ABSTRACT

One of the questions which has caused great controversy among geographers, archaeologists and anthropologists alike is how to define a town or city, or what constitutes an urban settlement pattern. Definitions vary from threshold population sizes (or relative population sizes) to complex models of a variety of interacting social elements (e.g. Wheatley, 1972). Childe (1950) defined three important stages in the development of urbanism. Progressive growth of the population led to the development of urban populations who were able to carry out nonsubsistence economic activities, which in turn led to the specialization of labour, differential accumulation of wealth and class stratification. One problem with this model is that it fails to indicate why populations became urban simply as a function of growth.
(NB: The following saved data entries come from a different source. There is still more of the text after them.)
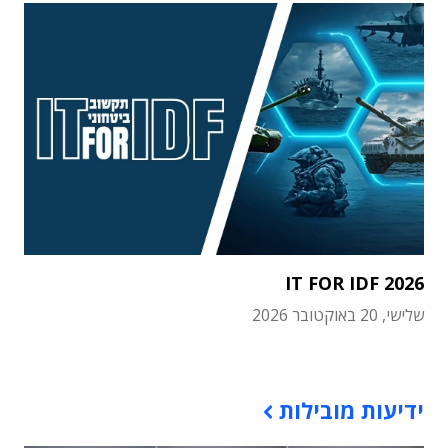
IT FOR IDF 2026
שלישי, 20 באוקטובר 2026
תוכן פרסומי
ידיעות מובילות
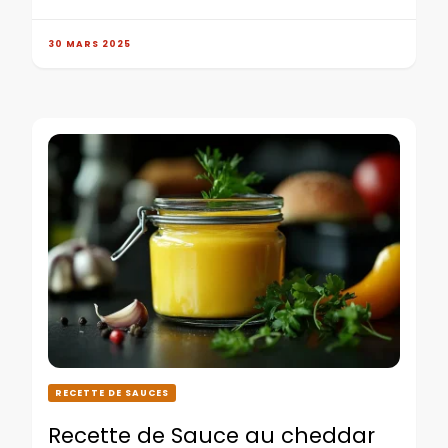
30 MARS 2025
RECETTE DE SAUCES
Recette de Sauce au cheddar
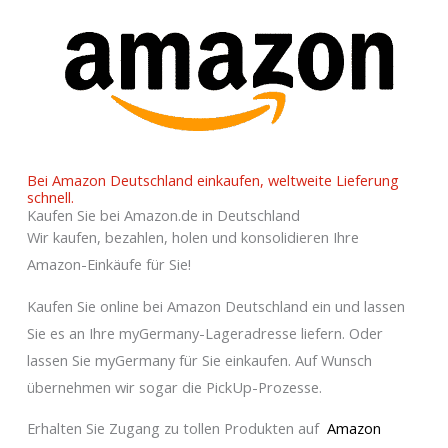
Bei Amazon Deutschland einkaufen, weltweite Lieferung
schnell.
Kaufen Sie bei Amazon.de in Deutschland
Wir kaufen, bezahlen, holen und konsolidieren Ihre
Amazon-Einkäufe für Sie!
Kaufen Sie online bei Amazon Deutschland ein und lassen
Sie es an Ihre myGermany-Lageradresse liefern. Oder
lassen Sie myGermany für Sie einkaufen. Auf Wunsch
übernehmen wir sogar die PickUp-Prozesse.
Erhalten Sie Zugang zu tollen Produkten auf
Amazon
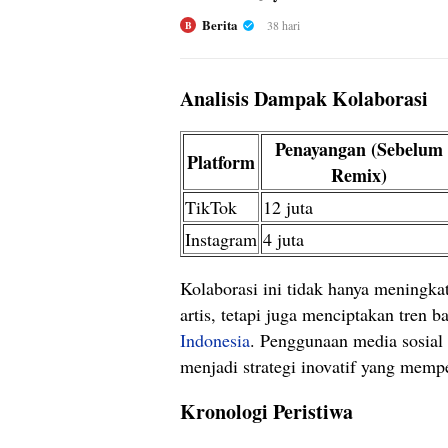
Berita
38 hari
B
Analisis Dampak Kolaborasi
Penayangan (Sebelum
Platform
Remix)
TikTok
12 juta
Instagram
4 juta
Kolaborasi ini tidak hanya meningka
artis, tetapi juga menciptakan tren 
Indonesia
. Penggunaan media sosial
menjadi strategi inovatif yang memp
Kronologi Peristiwa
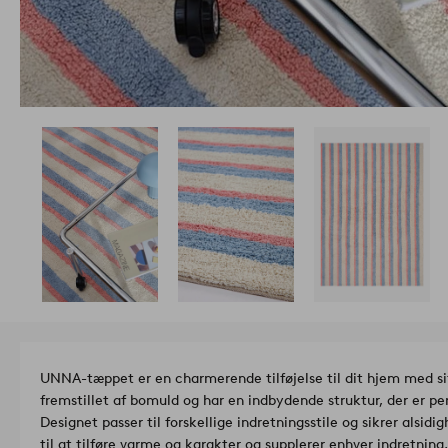
UNNA-tæppet er en charmerende tilføjelse til dit hjem med si
fremstillet af bomuld og har en indbydende struktur, der er per
Designet passer til forskellige indretningsstile og sikrer alsi
til at tilføre varme og karakter og supplerer enhver indretning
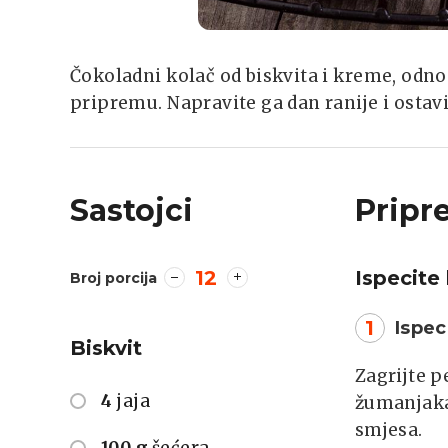
Čokoladni kolač od biskvita i kreme, odn
pripremu. Napravite ga dan ranije i ostav
Sastojci
Pripr
12
Ispecite 
Broj porcija
1
Ispec
Biskvit
Zagrijte p
4
jaja
žumanjaka
smjesa.
100 g
šećera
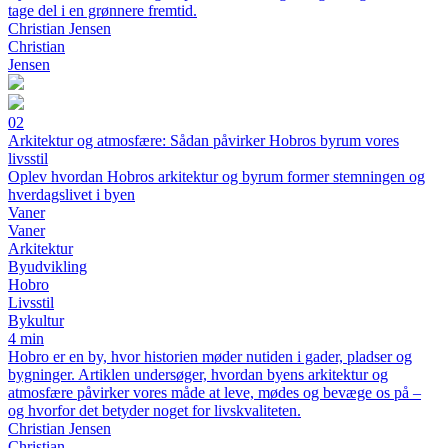
tage del i en grønnere fremtid.
Christian Jensen
Christian
Jensen
02
Arkitektur og atmosfære: Sådan påvirker Hobros byrum vores
livsstil
Oplev hvordan Hobros arkitektur og byrum former stemningen og
hverdagslivet i byen
Vaner
Vaner
Arkitektur
Byudvikling
Hobro
Livsstil
Bykultur
4 min
Hobro er en by, hvor historien møder nutiden i gader, pladser og
bygninger. Artiklen undersøger, hvordan byens arkitektur og
atmosfære påvirker vores måde at leve, mødes og bevæge os på –
og hvorfor det betyder noget for livskvaliteten.
Christian Jensen
Christian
A major factor that needs to be explained is why the population growth was not reflected by expansion rather than nucleation. Trigger (1972) emphasized the role of increasing social and economic complexity in answering this question. When an increasingly diverse set of activities need to be carried out, individual activities are often highly localized in order to maintain efficiency in terms of accessibility and transport. He suggested that the steady increase in population associated with sedentary, agricultural lifestyles tend to produce such increases in population and types of activity (see also Chapter 10). Various authors have pointed out, though, that these sets of conditions by no means lead to the development of urban centres in all cases, and that local factors are most important when defining where and when such centres emerged. As will be seen below, their emergence varied very distinctly in space and time.